I may be heading over to the UK on Biz in july, and will be working in Newcastle. Is there any riding nearby, say, within 50 miles that would be worth checking out? 
cross country nice views etc. 

Any Web resources that could fill me in on the area? 

thanks!


----------



## EpicEm (Nov 4, 2005)

Its worth posting on the singletrack forum: www.singletrackworld.com
There should be plenty of riding up there!


----------



## k2biker (Jan 13, 2004)

What dates will you be in the UK? I'll be there 30June - 9July and have yet to establish my exact travel plans.

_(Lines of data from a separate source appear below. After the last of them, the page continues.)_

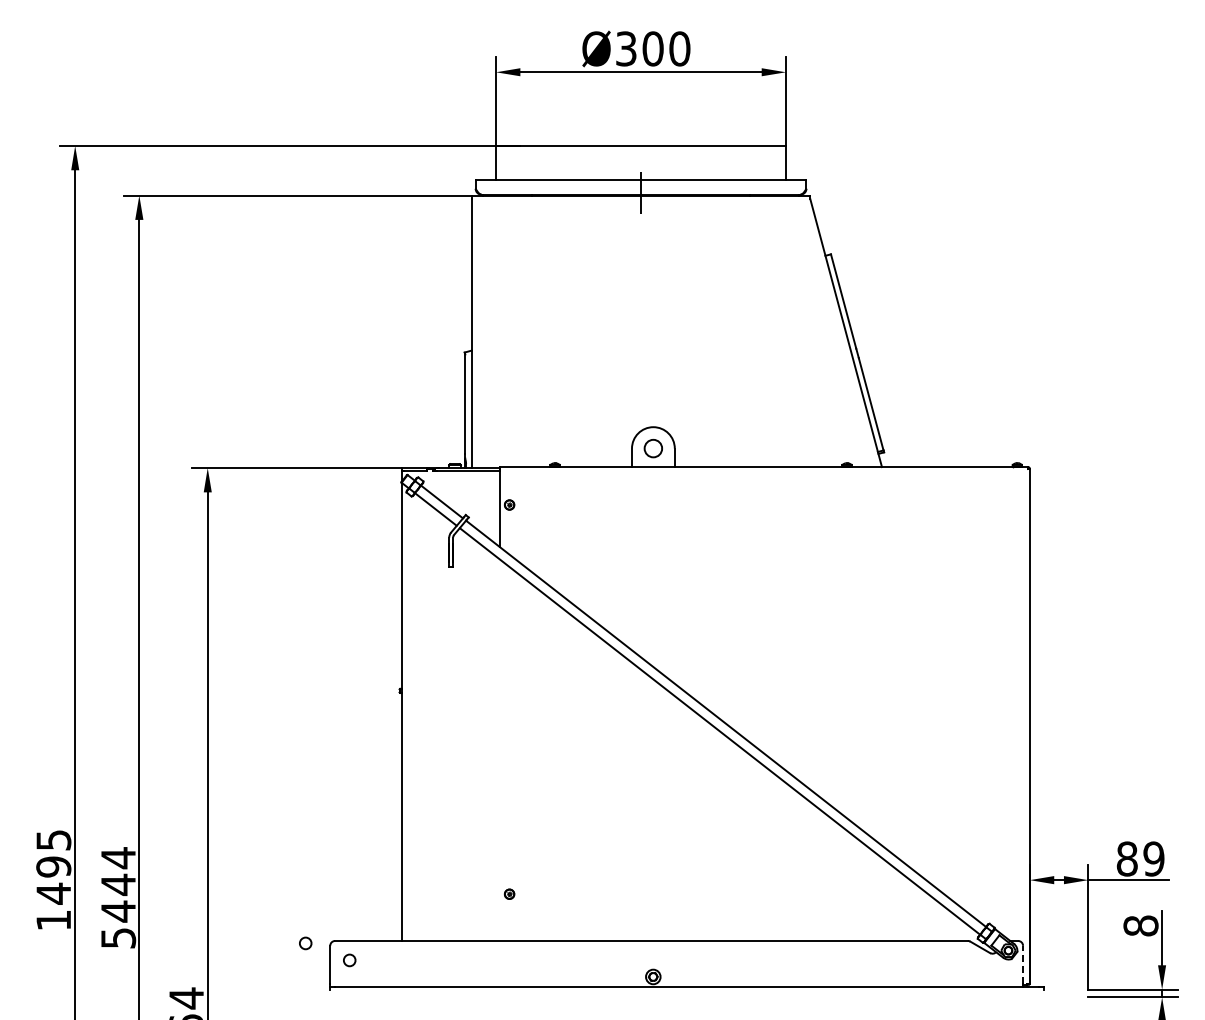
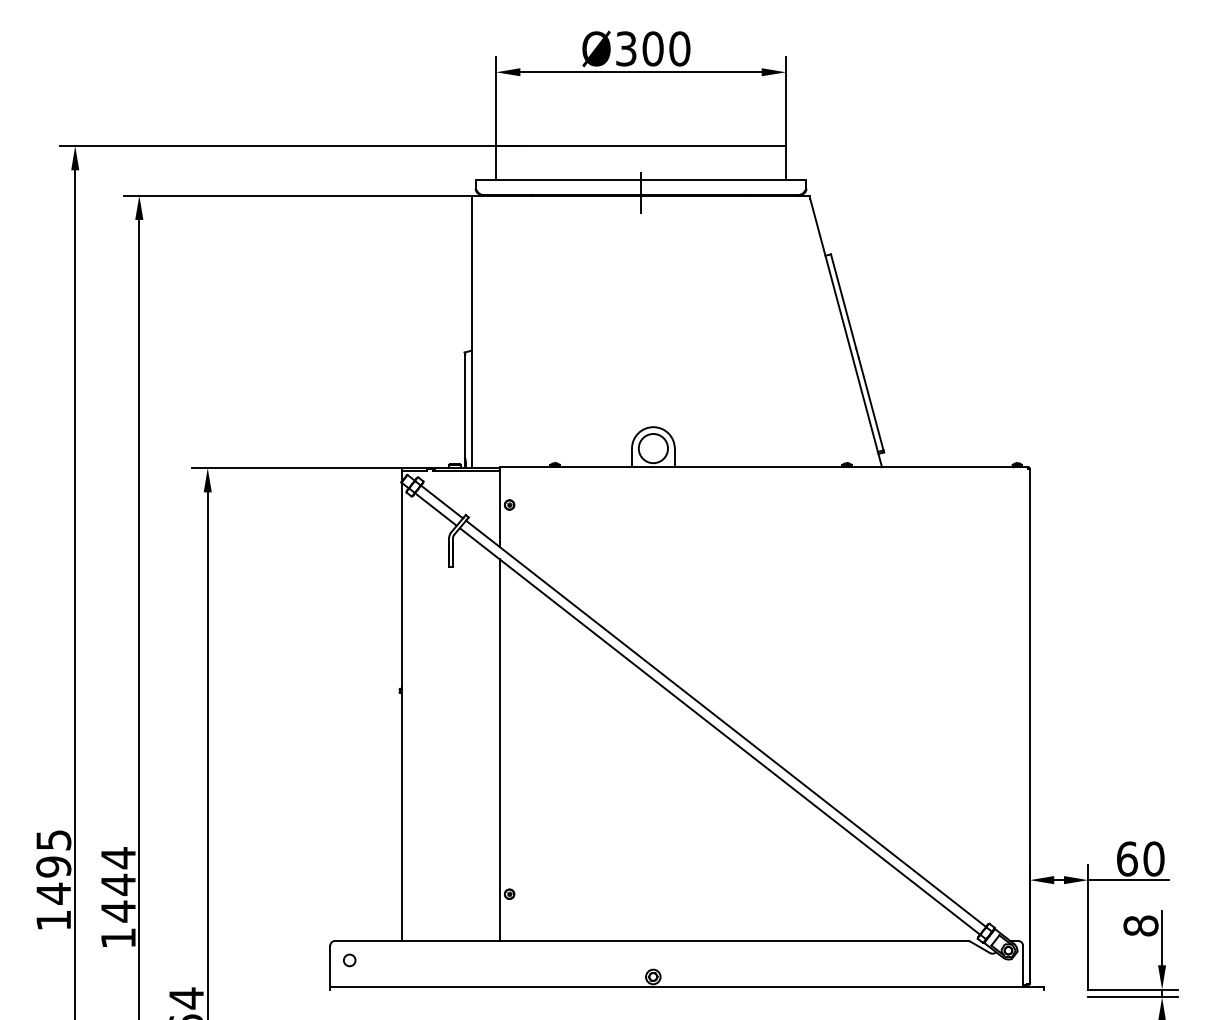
circle at (653, 448) diameter: 18 px -> 29 px
line at (499, 749): none -> present
text at (1140, 858): 89 -> 60
text at (118, 938): 5444 -> 1444
circle at (305, 943): present -> none
line at (1023, 964): dashed -> solid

If you're around then, maybe we could meet up for some riding.


----------



## EpicEm (Nov 4, 2005)

I saw this and I thought of you:
http://www.mbr.co.uk/forums/showflat.php/Cat/0/Number/11/an/0/page/0#11


----------



## Dr Feelygood ! (Jun 16, 2006)

I think I`m right in saying that there are good trails in Kielder forest which is quite close to NUT.
Try these sites:-
www.kielder.org/cycling.htm
www.7stanes.gov.uk/forestry/achs-5rnfyx


----------